A few weeks ago we attended a pumpkin festival in a small quaint town, beautiful trees lined the water as we watched the boats come in. As we made our way out on the long dock, lined with large rocks to get a better view the boys decided they want to jump the rocks. There were small crevices between most of the rocks, but big enough that my little men could slip through and into the water.
Being protective mom I immediately told them no. Aaron on the other hand said, “let them be boys”. Of course my peanut gallery chimed in, “come on mom, we will be fine, don’t worry so much.” I closed my eyes and walked at a quick pace as I could feel my heart pounding, picturing the worse scenario possible.

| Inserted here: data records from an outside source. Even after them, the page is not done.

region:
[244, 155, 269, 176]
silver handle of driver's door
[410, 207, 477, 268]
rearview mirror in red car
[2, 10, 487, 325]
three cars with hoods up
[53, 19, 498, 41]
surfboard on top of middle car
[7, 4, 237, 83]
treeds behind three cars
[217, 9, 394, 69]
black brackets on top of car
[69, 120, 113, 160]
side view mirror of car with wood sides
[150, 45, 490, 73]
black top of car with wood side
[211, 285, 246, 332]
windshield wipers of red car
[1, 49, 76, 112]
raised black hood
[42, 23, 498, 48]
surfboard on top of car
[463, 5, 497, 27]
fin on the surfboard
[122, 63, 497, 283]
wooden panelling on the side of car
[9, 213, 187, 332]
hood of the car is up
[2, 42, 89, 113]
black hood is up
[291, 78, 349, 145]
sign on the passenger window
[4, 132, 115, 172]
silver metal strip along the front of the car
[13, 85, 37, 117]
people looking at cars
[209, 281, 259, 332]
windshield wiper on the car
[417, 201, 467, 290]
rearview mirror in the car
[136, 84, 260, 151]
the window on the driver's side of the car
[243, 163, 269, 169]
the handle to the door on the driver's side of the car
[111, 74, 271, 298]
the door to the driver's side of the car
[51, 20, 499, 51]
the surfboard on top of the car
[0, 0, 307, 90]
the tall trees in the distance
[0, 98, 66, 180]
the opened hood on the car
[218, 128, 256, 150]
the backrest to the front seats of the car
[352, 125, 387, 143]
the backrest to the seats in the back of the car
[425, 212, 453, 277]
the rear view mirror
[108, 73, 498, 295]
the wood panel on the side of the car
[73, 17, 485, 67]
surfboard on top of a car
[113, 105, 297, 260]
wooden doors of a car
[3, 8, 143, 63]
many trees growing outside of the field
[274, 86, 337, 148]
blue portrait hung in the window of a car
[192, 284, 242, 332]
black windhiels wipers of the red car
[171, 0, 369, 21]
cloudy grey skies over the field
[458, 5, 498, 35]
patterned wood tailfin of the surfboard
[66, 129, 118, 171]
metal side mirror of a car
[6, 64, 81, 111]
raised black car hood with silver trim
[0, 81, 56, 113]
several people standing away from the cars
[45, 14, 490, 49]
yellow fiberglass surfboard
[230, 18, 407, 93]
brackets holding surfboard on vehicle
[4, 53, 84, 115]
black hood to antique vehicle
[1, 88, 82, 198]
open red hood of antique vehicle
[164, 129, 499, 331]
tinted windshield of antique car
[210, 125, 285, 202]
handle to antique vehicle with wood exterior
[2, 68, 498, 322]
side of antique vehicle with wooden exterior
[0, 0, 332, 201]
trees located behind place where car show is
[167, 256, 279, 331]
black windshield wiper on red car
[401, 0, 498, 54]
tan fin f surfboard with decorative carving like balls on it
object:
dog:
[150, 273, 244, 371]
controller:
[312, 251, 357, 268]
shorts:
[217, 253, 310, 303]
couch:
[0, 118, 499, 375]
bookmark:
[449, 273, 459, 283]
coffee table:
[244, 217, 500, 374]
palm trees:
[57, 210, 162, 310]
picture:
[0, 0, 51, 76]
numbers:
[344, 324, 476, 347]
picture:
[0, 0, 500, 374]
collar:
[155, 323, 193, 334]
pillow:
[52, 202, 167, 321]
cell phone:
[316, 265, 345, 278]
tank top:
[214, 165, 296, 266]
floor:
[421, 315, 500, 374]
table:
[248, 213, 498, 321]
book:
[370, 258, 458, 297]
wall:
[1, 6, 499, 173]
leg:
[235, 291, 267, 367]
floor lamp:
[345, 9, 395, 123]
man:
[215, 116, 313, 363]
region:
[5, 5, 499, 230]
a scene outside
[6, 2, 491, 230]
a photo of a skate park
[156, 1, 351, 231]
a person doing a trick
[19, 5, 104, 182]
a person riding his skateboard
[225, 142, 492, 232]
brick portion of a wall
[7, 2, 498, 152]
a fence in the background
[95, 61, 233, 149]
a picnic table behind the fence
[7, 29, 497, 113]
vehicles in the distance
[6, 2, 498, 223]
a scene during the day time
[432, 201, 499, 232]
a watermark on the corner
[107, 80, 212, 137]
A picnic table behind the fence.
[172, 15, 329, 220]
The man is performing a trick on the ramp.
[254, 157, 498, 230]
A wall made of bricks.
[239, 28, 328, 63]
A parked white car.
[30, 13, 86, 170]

I have two brothers, one older and one younger so seeing how boys act is not completely new to me. Aaron is one of nine boys and I guess he has a little more experience. Already 21 months in to this parenting gig, I still find myself trying to figure out how to raise boys.
In a society that wants to mask gender differences all together and education systems that expect 6 year old boys to sit just as still as 6 year old girls. I find myself going against the tide, trying to find the balance, while still letting my boys be boys.
Boys are loud, rambunctious and wild. Hunters and gatherers at heart and always ready for the next adventure. Yet still sensitive. When their hands have been drenched in mud, the house brought to new decibel levels and every inanimate object made into something throw-able they come to me wanting snuggles and hugs.
I have been asked on numerous occasions by complete strangers if my sons behave, if they listen to me and while observing their politeness they still ask, why are they behaving so well. Feeling sometimes like I am under the microscope in public, especially because we are a multi-racial family. My little men are such gentlemen opening the doors for others and always using their manners, still sometimes they need to be a race car driver or a fighter plane in the grocery store and make the accompanying sounds to go with it.
I am still learning, but I like to think I have come a long way. So if you visit us you may walk into a wrestling match in the living room, a game of floor hockey downstairs or balls flying across the kitchen. I apologize if you see us at the park and my sons are screaming and jumping off the swings, climbing up the slide and scaling the highest peak of the jungle gym. In appearance it may look like I am being irresponsible, I like to think of it as parenting at it’s finest. Just letting boys be boys.